---- Selection

Using, saving, and loading an encapsulated PEFT-tuned model inside a regular pytorch model

MxmMrchl · December 30, 2024, 8:47am

Hi everyone,

I am willing to finetune a specific model for Sentence Classification : BAAI/bge-multilingual-gemma2 and I have multiple question reguarding the usage of PEFT (after having read documentation and different forum posts)

I want to apply PEFT to this base model to extract embeddings (using it as a feature extractor) and warp it in a PyTorch Module wich will contain a classification head (among other things). And then start finetuning.

Here is my code:

[...]

#---------------------------------------------------------------------------------
def train_model(model, dataloader, valid_dataloader, optimizer, scheduler = None, num_epochs=5, device="cuda"):
    model = model.to(device)
    model.train()

    for epoch in range(num_epochs):
        total_loss = 0
        model.train()
        
        for batch in tqdm(dataloader, total=len(dataloader), unit='row'):
            optimizer.zero_grad()
            
            logits = model(
                input_ids=batch['input_ids'].to(device),
                attention_mask=batch['attention_mask'].to(device)
            )

--------
---- Provided material

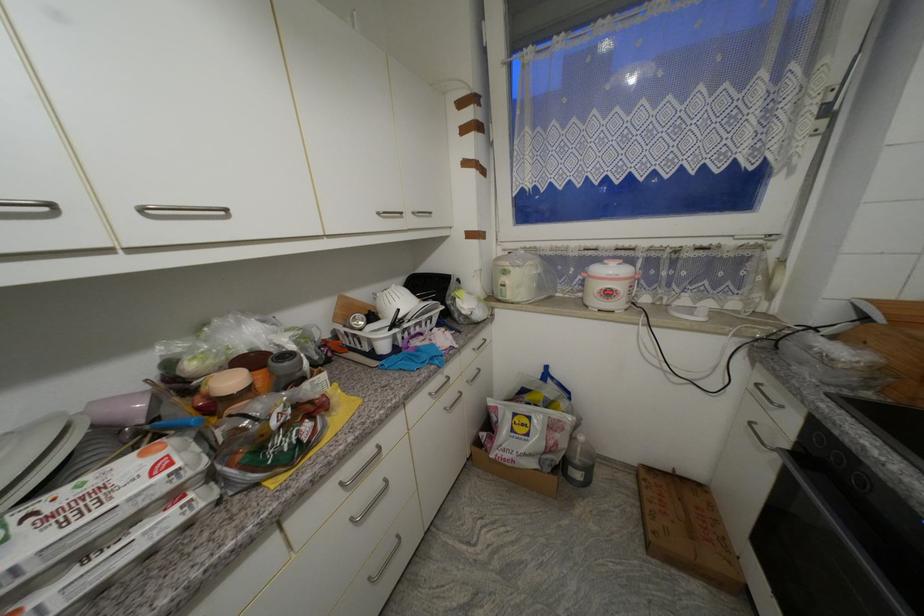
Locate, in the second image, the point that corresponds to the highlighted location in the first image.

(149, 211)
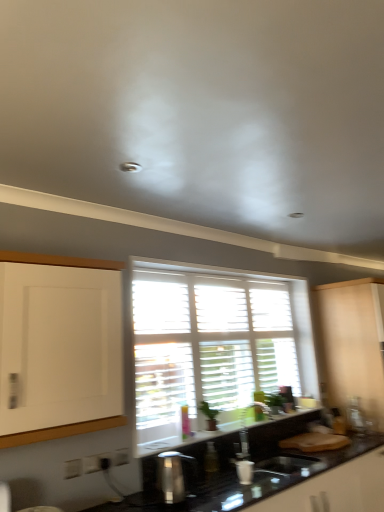
Find the location of a particular element. vacant space underneath metallic silver soap dispenser at lower center, which is the 2th appliance in right-to-left order (from a real-world perspective) is located at coordinates (189, 503).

--------

*Short task A*. Name every parameter that the train_model function in the forum post takes.
*Short task B*. From the forum post, extract everything from "I am willing" down to "then start finetuning.", word for word.

*Correct answer A*. model, dataloader, valid_dataloader, optimizer, scheduler, num_epochs, device

*Correct answer B*.
I am willing to finetune a specific model for Sentence Classification : BAAI/bge-multilingual-gemma2 and I have multiple question reguarding the usage of PEFT (after having read documentation and different forum posts)

I want to apply PEFT to this base model to extract embeddings (using it as a feature extractor) and warp it in a PyTorch Module wich will contain a classification head (among other things). And then start finetuning.